Josh is on one of the condo squads, with Adrian and the Deputy. He kisses my cheek before he leaves, but it feels less like affection than affectation. “Okay?” he asks, his voice low.
I glance at him, and then over his shoulder. Deputy Winston is talking with Adrian, Mark, and Conner about the run. Adrian looks back at us twice, though, and I know everyone in our basement is aware of the tension. It won’t be long before the rest of them catch on.
So I try to smile, to release Josh from his worries before he goes. “Okay. Stay safe.”
“I’ll find us something,” he says, and kisses my mouth this time. “We’ll be okay, Amy.”
A couple of the kids make exaggerated disgusted noises when they see this and Josh rolls his eyes. As I take a seat on top of a picnic table, the groups head out. As I watch them leave, Melanie climbs up on the table beside me.
“Are you still sad?” she asks.
“A little.” I don’t see the point in trying to hide something that everybody can already see, but I don’t want to upset her unnecessarily either. “But I’ll be okay. Your picture was really nice.”
Melanie nods and watches the other kids play. Eventually she says, “Frosting.”
“I miss frosting, too,” she says. “Mrs. Armstrong’s cupcakes always had lots of frosting and my mom put it on my nose once.”
I don’t think she’s ever said this much to me. I know she’s never mentioned her mother. I don’t want to make things worse, but I’m not sure I’m equipped for this right now. “I miss those cupcakes,” I say. “And her double chocolate chunk cookies.”
“Maybe they’ll find cookies this time,” Melanie says. “Or something else really good.”
“I wouldn’t say no to a box of Kraft.”
The time drags. As the sun climbs, we retreat into the shade. Even there, I’m too hot. The little I ate at breakfast is sitting like a lump in my stomach. I try to take long, even breaths to count out each inhalation and exhalation. There’s water, but if I do more than wet my mouth with it, I’m afraid it’ll come back up. It might do that anyway.
One of the boys tugs on my sleeve. “I have to potty.”

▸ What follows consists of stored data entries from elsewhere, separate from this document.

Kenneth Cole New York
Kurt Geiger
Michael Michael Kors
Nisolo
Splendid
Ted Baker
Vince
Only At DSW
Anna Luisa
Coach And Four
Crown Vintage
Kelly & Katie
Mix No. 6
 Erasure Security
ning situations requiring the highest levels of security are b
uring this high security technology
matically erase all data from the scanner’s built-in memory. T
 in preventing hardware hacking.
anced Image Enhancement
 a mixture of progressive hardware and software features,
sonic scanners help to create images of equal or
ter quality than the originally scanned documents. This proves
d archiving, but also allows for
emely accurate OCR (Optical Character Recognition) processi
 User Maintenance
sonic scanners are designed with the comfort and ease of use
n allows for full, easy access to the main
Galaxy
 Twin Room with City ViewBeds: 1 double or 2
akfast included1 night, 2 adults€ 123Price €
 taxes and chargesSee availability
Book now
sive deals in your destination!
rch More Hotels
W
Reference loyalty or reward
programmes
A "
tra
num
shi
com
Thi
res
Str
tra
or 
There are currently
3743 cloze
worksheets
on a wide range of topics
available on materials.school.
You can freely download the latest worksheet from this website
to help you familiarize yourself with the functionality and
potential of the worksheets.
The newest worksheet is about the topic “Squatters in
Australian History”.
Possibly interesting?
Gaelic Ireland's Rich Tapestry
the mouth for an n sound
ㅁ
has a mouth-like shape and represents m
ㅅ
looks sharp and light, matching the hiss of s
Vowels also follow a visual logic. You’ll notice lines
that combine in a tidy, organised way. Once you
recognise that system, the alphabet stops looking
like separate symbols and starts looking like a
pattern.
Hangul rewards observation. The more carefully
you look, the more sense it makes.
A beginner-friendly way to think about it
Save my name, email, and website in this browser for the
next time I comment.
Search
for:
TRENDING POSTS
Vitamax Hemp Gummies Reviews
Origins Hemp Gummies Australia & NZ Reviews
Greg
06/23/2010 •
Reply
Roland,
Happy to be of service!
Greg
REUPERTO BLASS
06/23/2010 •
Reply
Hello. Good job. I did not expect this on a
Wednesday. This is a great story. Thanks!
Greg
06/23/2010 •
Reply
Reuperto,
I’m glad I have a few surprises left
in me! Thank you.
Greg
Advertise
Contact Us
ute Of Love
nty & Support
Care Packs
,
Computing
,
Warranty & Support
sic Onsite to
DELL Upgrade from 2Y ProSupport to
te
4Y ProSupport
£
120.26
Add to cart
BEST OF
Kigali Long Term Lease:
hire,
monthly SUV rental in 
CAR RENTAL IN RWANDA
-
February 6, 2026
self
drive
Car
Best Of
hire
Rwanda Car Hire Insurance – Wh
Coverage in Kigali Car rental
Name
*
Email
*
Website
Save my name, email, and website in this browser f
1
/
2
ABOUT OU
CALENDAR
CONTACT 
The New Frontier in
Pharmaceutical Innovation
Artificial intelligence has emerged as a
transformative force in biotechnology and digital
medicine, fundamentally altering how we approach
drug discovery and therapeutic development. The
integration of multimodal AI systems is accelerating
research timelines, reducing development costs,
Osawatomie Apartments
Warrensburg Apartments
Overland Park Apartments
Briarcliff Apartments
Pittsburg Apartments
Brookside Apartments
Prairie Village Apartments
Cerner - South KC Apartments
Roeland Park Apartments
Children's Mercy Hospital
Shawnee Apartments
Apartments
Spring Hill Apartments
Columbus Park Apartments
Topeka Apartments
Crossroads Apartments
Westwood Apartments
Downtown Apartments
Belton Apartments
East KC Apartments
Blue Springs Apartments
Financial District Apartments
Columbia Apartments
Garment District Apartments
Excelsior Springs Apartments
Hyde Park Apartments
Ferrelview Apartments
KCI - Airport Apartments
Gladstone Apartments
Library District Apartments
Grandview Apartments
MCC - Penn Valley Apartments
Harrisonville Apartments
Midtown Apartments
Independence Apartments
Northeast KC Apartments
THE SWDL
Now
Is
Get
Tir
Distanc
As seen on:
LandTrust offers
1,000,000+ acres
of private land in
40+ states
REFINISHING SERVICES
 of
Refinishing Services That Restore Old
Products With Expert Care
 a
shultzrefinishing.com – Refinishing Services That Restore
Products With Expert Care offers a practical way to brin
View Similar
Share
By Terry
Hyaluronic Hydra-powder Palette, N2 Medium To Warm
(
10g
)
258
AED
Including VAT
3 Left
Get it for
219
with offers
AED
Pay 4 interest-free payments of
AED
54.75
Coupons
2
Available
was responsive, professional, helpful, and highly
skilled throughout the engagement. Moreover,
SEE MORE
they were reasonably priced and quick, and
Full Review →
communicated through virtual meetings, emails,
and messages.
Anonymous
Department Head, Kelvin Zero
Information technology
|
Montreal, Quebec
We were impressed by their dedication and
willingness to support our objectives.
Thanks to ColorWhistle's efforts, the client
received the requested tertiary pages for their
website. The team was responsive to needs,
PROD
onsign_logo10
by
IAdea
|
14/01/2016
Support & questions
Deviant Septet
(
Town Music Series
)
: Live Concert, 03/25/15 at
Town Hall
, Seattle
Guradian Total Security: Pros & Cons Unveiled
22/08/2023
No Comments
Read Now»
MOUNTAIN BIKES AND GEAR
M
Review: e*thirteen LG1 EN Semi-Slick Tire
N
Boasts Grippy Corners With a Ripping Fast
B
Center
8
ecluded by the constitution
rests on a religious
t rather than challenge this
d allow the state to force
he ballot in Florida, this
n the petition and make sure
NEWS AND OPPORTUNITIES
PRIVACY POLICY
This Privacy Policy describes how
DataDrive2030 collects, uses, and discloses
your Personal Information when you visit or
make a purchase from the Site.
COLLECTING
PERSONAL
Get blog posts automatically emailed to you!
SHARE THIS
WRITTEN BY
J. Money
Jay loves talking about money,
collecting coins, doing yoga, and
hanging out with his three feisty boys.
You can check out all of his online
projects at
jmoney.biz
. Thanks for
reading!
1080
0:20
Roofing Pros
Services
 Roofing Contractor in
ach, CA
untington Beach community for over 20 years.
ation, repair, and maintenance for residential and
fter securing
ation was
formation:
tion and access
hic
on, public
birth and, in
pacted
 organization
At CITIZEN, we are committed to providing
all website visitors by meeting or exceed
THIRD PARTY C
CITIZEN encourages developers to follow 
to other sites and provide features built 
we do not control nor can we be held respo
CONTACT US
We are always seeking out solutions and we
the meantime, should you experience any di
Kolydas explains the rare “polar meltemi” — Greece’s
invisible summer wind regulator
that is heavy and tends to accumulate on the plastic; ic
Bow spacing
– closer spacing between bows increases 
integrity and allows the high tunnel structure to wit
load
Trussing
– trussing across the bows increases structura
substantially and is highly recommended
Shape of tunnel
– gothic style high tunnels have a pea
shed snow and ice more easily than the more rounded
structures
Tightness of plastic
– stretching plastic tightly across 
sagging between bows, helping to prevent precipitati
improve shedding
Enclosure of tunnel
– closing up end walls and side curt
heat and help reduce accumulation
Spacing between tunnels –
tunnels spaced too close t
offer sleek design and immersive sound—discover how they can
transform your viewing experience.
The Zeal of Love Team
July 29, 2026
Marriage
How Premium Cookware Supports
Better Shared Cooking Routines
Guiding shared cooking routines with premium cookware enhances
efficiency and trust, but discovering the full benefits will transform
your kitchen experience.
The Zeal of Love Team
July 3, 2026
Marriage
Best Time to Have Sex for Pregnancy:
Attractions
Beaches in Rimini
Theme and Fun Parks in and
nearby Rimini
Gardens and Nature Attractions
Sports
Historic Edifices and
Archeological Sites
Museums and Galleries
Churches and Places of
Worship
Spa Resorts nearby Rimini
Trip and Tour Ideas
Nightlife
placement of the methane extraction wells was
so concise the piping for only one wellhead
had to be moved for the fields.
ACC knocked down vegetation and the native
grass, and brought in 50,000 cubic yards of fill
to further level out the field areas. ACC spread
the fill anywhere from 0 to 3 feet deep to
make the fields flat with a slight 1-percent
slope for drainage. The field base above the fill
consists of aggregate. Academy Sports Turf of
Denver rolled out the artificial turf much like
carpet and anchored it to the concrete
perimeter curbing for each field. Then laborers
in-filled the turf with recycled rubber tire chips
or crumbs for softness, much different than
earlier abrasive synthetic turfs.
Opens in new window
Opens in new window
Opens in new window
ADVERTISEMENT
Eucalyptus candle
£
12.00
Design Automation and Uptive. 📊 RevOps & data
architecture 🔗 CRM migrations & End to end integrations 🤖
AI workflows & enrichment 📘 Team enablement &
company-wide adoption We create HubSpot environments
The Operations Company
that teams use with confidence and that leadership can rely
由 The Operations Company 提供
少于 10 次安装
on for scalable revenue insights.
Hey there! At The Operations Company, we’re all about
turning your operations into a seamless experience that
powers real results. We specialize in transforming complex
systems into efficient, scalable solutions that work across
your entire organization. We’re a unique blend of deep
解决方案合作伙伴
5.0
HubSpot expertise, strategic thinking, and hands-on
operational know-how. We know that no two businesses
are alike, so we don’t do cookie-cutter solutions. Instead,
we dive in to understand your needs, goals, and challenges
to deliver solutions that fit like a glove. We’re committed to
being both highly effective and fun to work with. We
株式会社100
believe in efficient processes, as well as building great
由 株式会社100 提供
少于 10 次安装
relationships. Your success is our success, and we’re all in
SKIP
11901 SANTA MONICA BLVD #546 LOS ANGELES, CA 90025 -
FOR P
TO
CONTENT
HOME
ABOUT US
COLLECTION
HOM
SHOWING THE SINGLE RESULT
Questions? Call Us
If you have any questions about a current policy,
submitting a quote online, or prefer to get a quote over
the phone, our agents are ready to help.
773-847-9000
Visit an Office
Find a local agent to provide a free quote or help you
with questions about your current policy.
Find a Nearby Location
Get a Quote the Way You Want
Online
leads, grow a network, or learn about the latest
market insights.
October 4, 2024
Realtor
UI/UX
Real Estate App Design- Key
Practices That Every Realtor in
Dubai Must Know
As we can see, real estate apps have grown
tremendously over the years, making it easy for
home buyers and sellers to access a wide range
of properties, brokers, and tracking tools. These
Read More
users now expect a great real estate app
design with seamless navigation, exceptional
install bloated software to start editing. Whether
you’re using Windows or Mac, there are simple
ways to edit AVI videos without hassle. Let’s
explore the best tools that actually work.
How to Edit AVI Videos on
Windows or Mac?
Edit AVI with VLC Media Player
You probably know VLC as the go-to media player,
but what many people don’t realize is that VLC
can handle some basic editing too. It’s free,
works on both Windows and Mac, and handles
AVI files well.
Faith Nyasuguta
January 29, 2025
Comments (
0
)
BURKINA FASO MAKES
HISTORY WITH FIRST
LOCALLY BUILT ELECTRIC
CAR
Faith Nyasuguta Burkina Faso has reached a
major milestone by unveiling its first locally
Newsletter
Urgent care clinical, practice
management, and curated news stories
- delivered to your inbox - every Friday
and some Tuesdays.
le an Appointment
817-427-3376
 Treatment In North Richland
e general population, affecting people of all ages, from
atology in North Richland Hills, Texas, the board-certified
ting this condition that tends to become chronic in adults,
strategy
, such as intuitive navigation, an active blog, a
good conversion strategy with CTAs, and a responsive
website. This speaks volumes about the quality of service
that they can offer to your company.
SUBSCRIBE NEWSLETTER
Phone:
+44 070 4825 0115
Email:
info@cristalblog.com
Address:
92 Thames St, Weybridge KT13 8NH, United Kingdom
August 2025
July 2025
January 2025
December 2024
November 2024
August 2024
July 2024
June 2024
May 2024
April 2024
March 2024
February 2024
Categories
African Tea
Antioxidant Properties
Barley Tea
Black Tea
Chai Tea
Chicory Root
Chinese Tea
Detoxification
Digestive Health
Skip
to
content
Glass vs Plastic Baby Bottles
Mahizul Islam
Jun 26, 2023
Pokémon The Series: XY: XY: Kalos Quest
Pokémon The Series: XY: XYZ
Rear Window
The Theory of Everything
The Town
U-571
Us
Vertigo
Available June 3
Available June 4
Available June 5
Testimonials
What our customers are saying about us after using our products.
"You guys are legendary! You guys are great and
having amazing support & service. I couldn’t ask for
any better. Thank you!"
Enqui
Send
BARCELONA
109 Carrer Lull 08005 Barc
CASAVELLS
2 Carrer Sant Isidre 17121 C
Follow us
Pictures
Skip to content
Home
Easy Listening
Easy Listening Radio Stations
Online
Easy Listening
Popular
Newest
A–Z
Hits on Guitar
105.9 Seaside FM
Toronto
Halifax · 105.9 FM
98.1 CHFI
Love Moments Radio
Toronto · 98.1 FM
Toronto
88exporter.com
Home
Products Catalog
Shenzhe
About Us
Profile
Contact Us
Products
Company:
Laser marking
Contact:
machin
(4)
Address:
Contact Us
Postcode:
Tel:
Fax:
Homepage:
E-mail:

I nod and push myself up. We don’t go far, just far enough around the corner of the building so that he gets some privacy, but I can keep an eye on the playground as long as I stand far enough out. The simple act of moving, though, upsets my stomach, and I know I’m not going to keep it down this time. There’s a hedge that separates the property from the next strip mall, and I kneel, lightheaded, feeling the acid rise up my esophagus to the back of my throat.
“I’m done! I’m going on the slide,” the boy says, and I wave at him behind my back to show that I’ve heard him.
When I finish, I spit to get the taste out of my mouth and then wipe it on my sleeve. As I stand, I notice something in the strip mall parking lot I didn’t before, and my stomach bottoms out again. There are still one or two cars parked there, some debris from the riots, and broken glass from where one of the windows was smashed in. It used to be a RadioShack, with new cell phones and data plans boasted in the front displays. The only thing in the window now is a dead body – in camouflage.
I turn, breathing quickly, and make my way back to the kids. They’re still playing, some of them with jacks in the shade, oblivious. Melanie is propped against the wall, starting to doze. I sit next to her and try to drink more water, but I’m shaking. She shifts so that she can rest her head on my thigh, her thumb in her mouth. I wipe the tears from my eyes and stare straight ahead.
When the others return, their bags relatively full – I should be thrilled. Josh is talking excitedly with Mark, all smiles, and even the Deputy looks heartened by the day’s findings. Josh sets his bag down, breaks away from the guys, and pulls me into a hug. “I found more pills,” he whispers. “These we’re gonna keep, okay? It might work.”
I almost start crying again. Josh looks at me and sighs. “Amy, come on. Get it together. You want everybody—”
I walk away from him before he can finish and find Deputy Winston. He takes one look at me and sobers, and when I pull him to the side, towards the hedge, he asks, “What’s wrong?”
I don’t want to point. “RadioShack. In the window.”
Deputy Winston looks, and then says, “Shit.”
The kids are rounded up and taken home. It’s earlier than usual, and there’s some protesting, but most are tired from being out in the sun all day. Deputy Winston breaks the news to the rest of the group, and many of them go to take a look. The soldier is twisted, like all of the returned bodies are: his neck is three quarters of the way around, his limbs splayed at unnatural angles, and one of his feet is pointing the wrong way. There’s never any blood, but that’s hardly a blessing. The scariest part about it is that no one recognizes him.